This is a column I wrote a few years ago. No, I haven't matured much since, thanks for asking!
It all started with the squid fight at dinner. I didn’t mean to order calamari rings and when they arrived, I thought they were tiny little onion rings. In my defense, onion rings come breaded and deep-fried, so I just assumed the chef was talented and had used itsy-bitsy onions. I knew when I put it into my mouth that I’d made a mistake. I’m not fond of squid. So, sitting at a restaurant with my husband and five children, (four mine, one a loaner for the weekend trip) I chewed little squid rings. Actually, I only chewed one squid ring. Knowing how my family loves onion rings, I very graciously offered up my special onion rings to any and all. Everyone wanted one! Happily, I obliged by passing them around and gleefully waited for the response I knew was coming.
I didn’t have long to wait.
First there was a look of concern on my son’s face as he chewed. “This doesn’t taste like an onion ring.” I couldn’t help it and giggled, which gave the game away.
My eldest daughter realized what was in her mouth. “Ewwwwwwww!”
I said, “Want another one?” and then tossed it across the table to her. Word of warning here: Adults should never throw food in front of children. It only encourages them. I am not known for following my own advice.
The squid ring landed in her water glass, eliciting whoops and hollers from everyone at the table, including my husband. He was giving me the you-know-you’re-supposed-to-be-the-adult-here-right? Look. For some reason I get that look from him a lot.
It goes without saying that the squid was rescued from its watery grave and tossed right back at me. While I did manage to stop the food fight before French fries and ketchup became involved, it didn’t end there. It never does. Especially when I’m around to make sure it keeps going…. and going…and…. well, you get the picture. My knack for juvenile behavior runs on energizer bunny batteries. Just ask my husband.
I surreptitiously wrapped the remaining squidlet parts in my napkin and slid them into my pocket. As we left the restaurant I managed to put a calamari ring into my son’s pocket without him noticing. Then I attempted to do the same thing to his best buddy Daniel. Since Daniel is not my offspring, he was a little spooked that I was getting that close to him. His unfortunate birth outside of our family gave away my plan. The second the calamari ring landed in his pocket, he knew something was up. Or, um, down as the case may be. He reached into his pocket and squished the breading off the seafood bit as he pulled it from his pants.

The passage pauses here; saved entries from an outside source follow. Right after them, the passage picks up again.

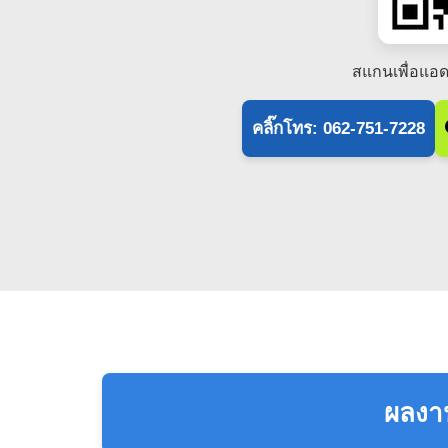
สแกนเพื่อแอด
คลิ๊กโทร: 062-751-7228
ผลงาน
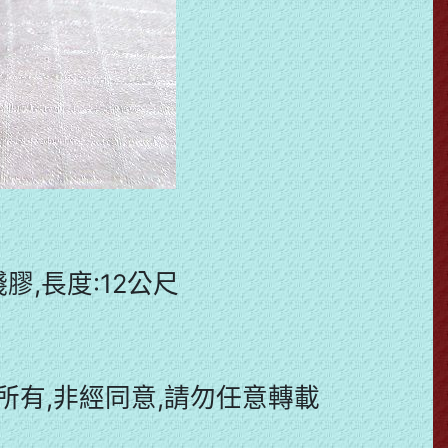
殘膠,長度:12公尺
有,非經同意,請勿任意轉載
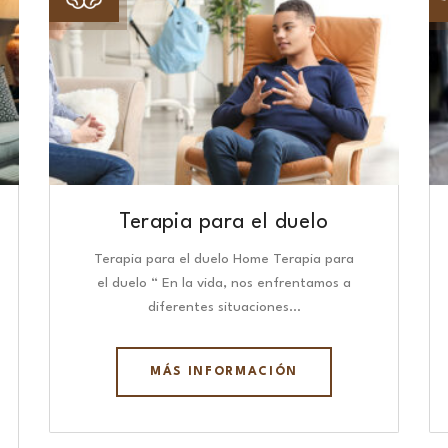
Terapia para el duelo
Terapia para el duelo Home Terapia para
el duelo “ En la vida, nos enfrentamos a
diferentes situaciones…
MÁS INFORMACIÓN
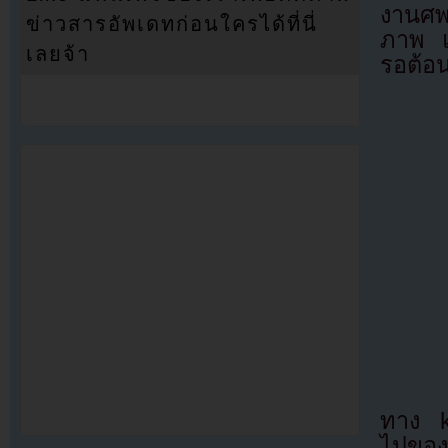
งานศพ
ข่าวสารอัพเดทก่อนใครได้ที่นี่
ภาพ แ
เลยจ้า
รอต้อน
ทาง k
ไปของ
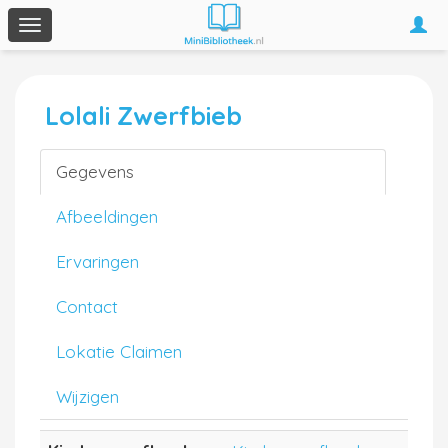
Togg
Toggle
navi
navigation
Lolali Zwerfbieb
Gegevens
Afbeeldingen
Ervaringen
Contact
Lokatie Claimen
Wijzigen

I ducked the squid missile he tossed at me and we all ran across the parking lot laughing. The calamari fight continued in the van, as my son found he had just sat on something semi-squishy in his pants and threw it up to the front at me. He missed, and it sailed to the front where it lodged between the dash and the windshield. Did you know that surgical implements are required to remove anything that has been stuck in that area of your vehicle? We had to let it stay, where the heat from the window defrosters gave our van that fishy smell that tells everyone that you are a seafood lover. Either that, or just a….well, never mind.
When I went to bed that night at the hotel I found a little squid remnant under my pillow. Not knowing which child had gifted me, I took it and placed it lovingly inside the front shirt pocket of the dress shirt Daniel was going to wear to church in the morning. He was pleased to have the scent of seafood follow him everywhere that morning.
The hotel served up a lovely free breakfast in the lobby, so we sent the boys down first as we could tell their starvation was imminent. I was so proud to hear my son when he returned to our room and gleefully told us that he’d set a bagel on fire down stairs.
“You should have seen the flames Mom! They shot up so high!”
I have no idea where his bad behavior comes from. I’m planning on talking to his father about that as soon as I get the squid bits out of my suitcase.